Mifid II ist de facto gerade einmal eine Woche alt, und die für die Implementierung verantwortlichen Regulatoren erleben bereits ihre erstes Waterloo – noch dazu bei einem ihrer Kernanliegen: Nämlich, die Finanzmärkte durch eine Begrenzung des Dark-Pool-Tradings transparenter zu gestalten. Die European Securities and Markets Authority (ESMA) hat jetzt zugeben müssen, dass eines der Schlüsselinstrumente, das sogenannte "Double Volume Cap (DVC)"-Datenset, vorerst nicht zum Einsatz kommen kann.
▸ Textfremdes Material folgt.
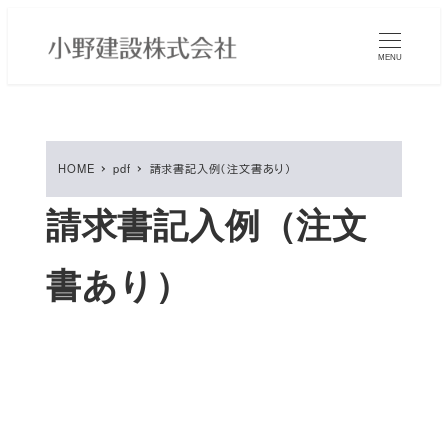
メ
イ
MENU
ン
コ
ン
テ
HOME
pdf
請求書記入例（注文書あり）
ン
ツ
請求書記入例（注文
へ
移
書あり）
動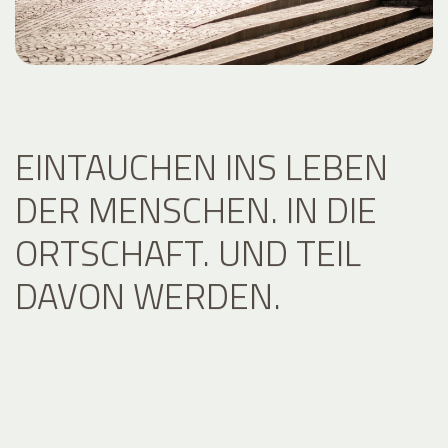
EINTAUCHEN INS LEBEN
DER MENSCHEN. IN DIE
ORTSCHAFT. UND TEIL
DAVON WERDEN.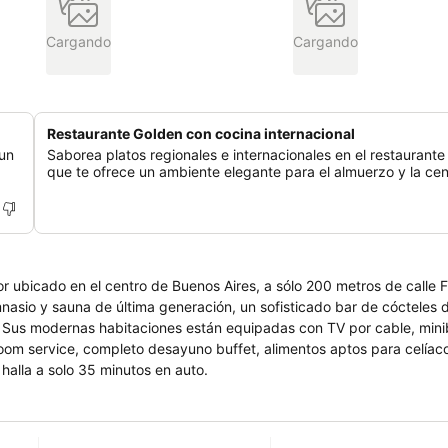
Cargando
Cargando
Restaurante Golden con cocina internacional
 un
Saborea platos regionales e internacionales en el restaurante
que te ofrece un ambiente elegante para el almuerzo y la cen
or ubicado en el centro de Buenos Aires, a sólo 200 metros de calle F
asio y sauna de última generación, un sofisticado bar de cócteles d
a. Sus modernas habitaciones están equipadas con TV por cable, minib
oom service, completo desayuno buffet, alimentos aptos para celíac
halla a solo 35 minutos en auto.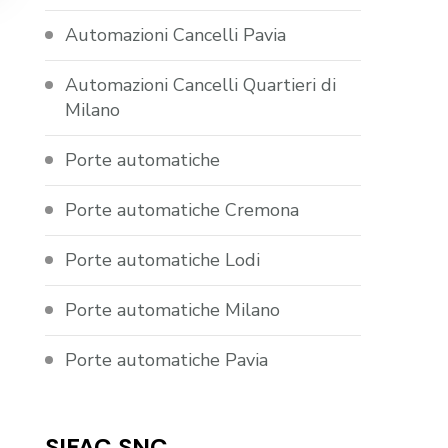
Automazioni Cancelli Pavia
Automazioni Cancelli Quartieri di
Milano
Porte automatiche
Porte automatiche Cremona
Porte automatiche Lodi
Porte automatiche Milano
Porte automatiche Pavia
SIFAC SNC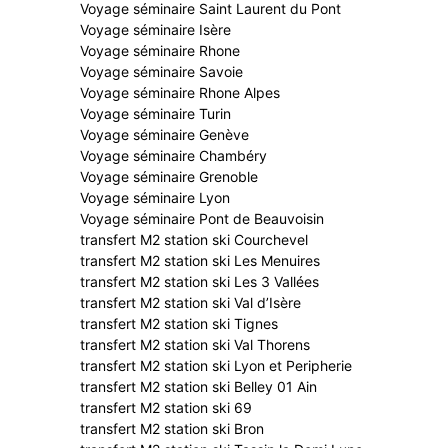
Voyage séminaire Saint Laurent du Pont
Voyage séminaire Isère
Voyage séminaire Rhone
Voyage séminaire Savoie
Voyage séminaire Rhone Alpes
Voyage séminaire Turin
Voyage séminaire Genève
Voyage séminaire Chambéry
Voyage séminaire Grenoble
Voyage séminaire Lyon
Voyage séminaire Pont de Beauvoisin
transfert M2 station ski Courchevel
transfert M2 station ski Les Menuires
transfert M2 station ski Les 3 Vallées
transfert M2 station ski Val d’Isère
transfert M2 station ski Tignes
transfert M2 station ski Val Thorens
transfert M2 station ski Lyon et Peripherie
transfert M2 station ski Belley 01 Ain
transfert M2 station ski 69
transfert M2 station ski Bron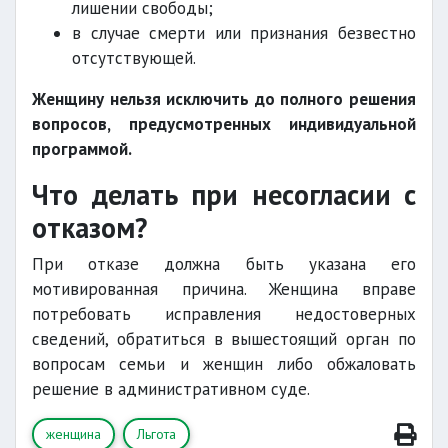
лишении свободы;
в случае смерти или признания безвестно
отсутствующей.
Женщину нельзя исключить до полного решения
вопросов, предусмотренных индивидуальной
программой.
Что делать при несогласии с
отказом?
При отказе должна быть указана его
мотивированная причина. Женщина вправе
потребовать исправления недостоверных
сведений, обратиться в вышестоящий орган по
вопросам семьи и женщин либо обжаловать
решение в административном суде.
женщина
Льгота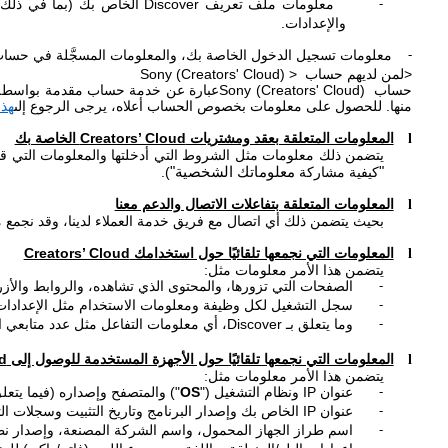
معلومات ملف تعريف
Discover
الخاص بك (بما في ذلك ر
-
والإعدادات.
معلومات تسجيل الدخول الخاصة بك، والمعلومات المسجَّلة في حسا
-
<لمن لديهم حساب
Sony (Creators' Cloud) >
حساب
Sony (Creators' Cloud)
عبارة عن خدمة حساب مقدمة بواسط
منها. للحصول على معلومات بخصوص الحساب أعلاه، يرجى الرجوع إلى
هذا
المعلومات المتعلقة بعقد ومشتريات
Creators’ Cloud
الخاصة بك
l
يتضمن ذلك معلومات مثل الشروط التي أدخلتها والمعلومات التي قدم
"
كيفية مشاركة
معلوماتك الشخصية"
).
المعلومات المتعلقة بتفاعلات الاتصال والدعم معنا
l
بحيث يتضمن ذلك أي اتصال مع فريق خدمة العملاء لدينا، وقد نجمع 
المعلومات التي نجمعها تلقائيًا حول استخدامك
Creators’ Cloud
l
يتضمن هذا الأمر معلومات مثل:
الصفحات التي تزورها، والمحتوى الذي تشاهده، والروابط والأزرار
-
سجل التشغيل لكل وظيفة ومعلومات الاستخدام مثل الإعدادات
-
وما يتعلق بـ
Discover
، أي معلومات التفاعل مثل عدد متابعي
-
المعلومات التي نجمعها تلقائيًا حول الأجهزة المستخدمة للوصول إلى
d
l
يتضمن هذا الأمر معلومات مثل:
عنوان
IP
ونظام التشغيل ("
OS
") والمتصفح وإصداره (فيما يتعل
-
عنوان
IP
الخاص بك وإصدار البرنامج وتاريخ التثبيت وسجلات ال
-
اسم طراز الجهاز المحمول، واسم الشركة المصنعة، وإصدار نظا
-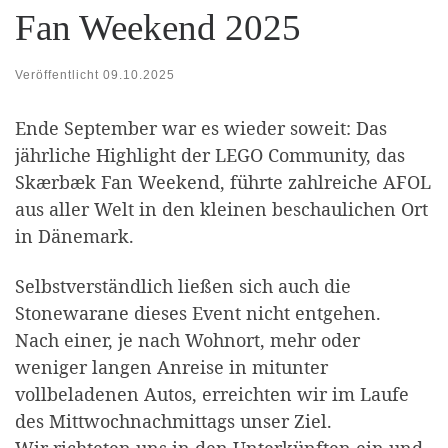
Fan Weekend 2025
Veröffentlicht
09.10.2025
Ende September war es wieder soweit: Das
jährliche Highlight der LEGO Community, das
Skærbæk Fan Weekend, führte zahlreiche AFOL
aus aller Welt in den kleinen beschaulichen Ort
in Dänemark.
Selbstverständlich ließen sich auch die
Stonewarane dieses Event nicht entgehen.
Nach einer, je nach Wohnort, mehr oder
weniger langen Anreise in mitunter
vollbeladenen Autos, erreichten wir im Laufe
des Mittwochnachmittags unser Ziel.
Wir richteten uns in den Unterkünften ein und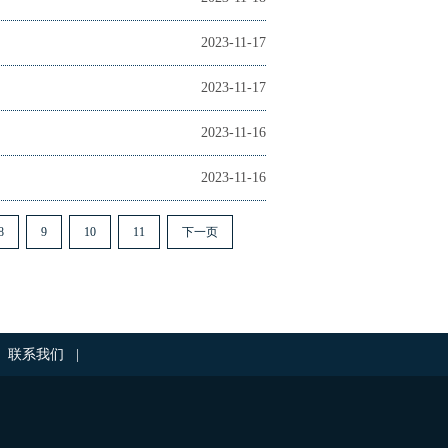
2023-11-17
2023-11-17
2023-11-16
2023-11-16
8
9
10
11
下一页
联系我们
|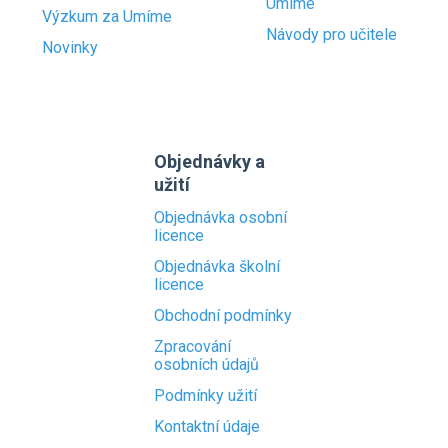
Umíme
Výzkum za Umíme
Návody pro učitele
Novinky
Objednávky a
užití
Objednávka osobní
licence
Objednávka školní
licence
Obchodní podmínky
Zpracování
osobních údajů
Podmínky užití
Kontaktní údaje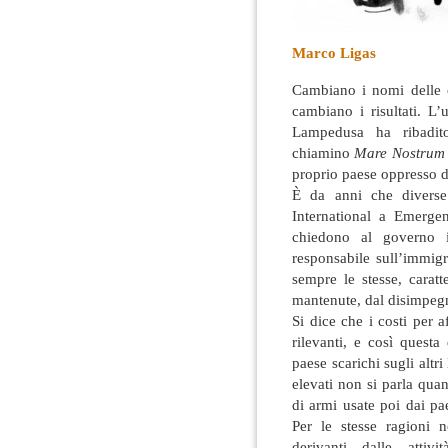
Marco Ligas
Cambiano i nomi delle 
cambiano i risultati. L
Lampedusa ha ribadito
chiamino
Mare Nostru
proprio paese oppresso d
È da anni che diverse
International a Emergen
chiedono al governo i
responsabile sull’immig
sempre le stesse, carat
mantenute, dal disimpeg
Si dice che i costi per
rilevanti, e così quest
paese scarichi sugli altr
elevati non si parla qua
di armi usate poi dai p
Per le stesse ragioni n
derivanti dalle attivi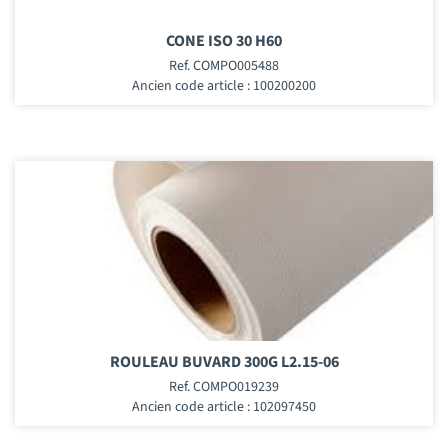
CONE ISO 30 H60
Ref. COMPO005488
Ancien code article : 100200200
ROULEAU BUVARD 300G L2.15-06
Ref. COMPO019239
Ancien code article : 102097450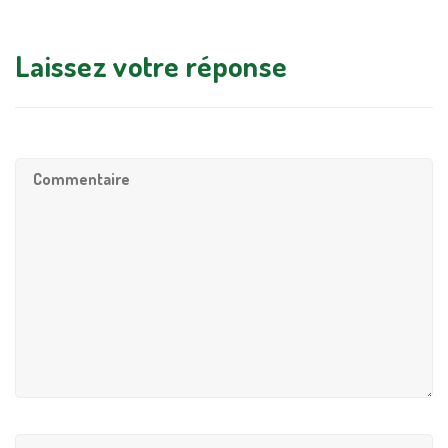
Laissez votre réponse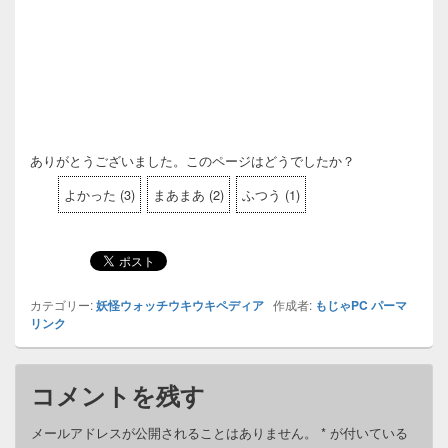
ありがとうございました。このページはどうでしたか？
よかった
(
3
)
まあまあ
(
2
)
ふつう
(
1
)
カテゴリー:
妖怪ウォッチウキウキペディア
作成者:
もじゃPC
パーマ
リンク
コメントを残す
メールアドレスが公開されることはありません。
*
が付いている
Mit den DVC-Daten wollte die ESMA erstmals detailliert ausloten, welche Aktien und Finanzprodukte in welchem Volumen in welchem der berüchtigten Dark Pools gehandelt werden. Die Statistiken hätten eigentlich Ende der laufenden Woche zur Verfügung stehen sollen. Daraus wollte die Behörde errechnen, welche Papier in welchem Ausmaß in einem Zeitraum von zwölf Monaten über besagte Plattformen den Besitzer wechselten.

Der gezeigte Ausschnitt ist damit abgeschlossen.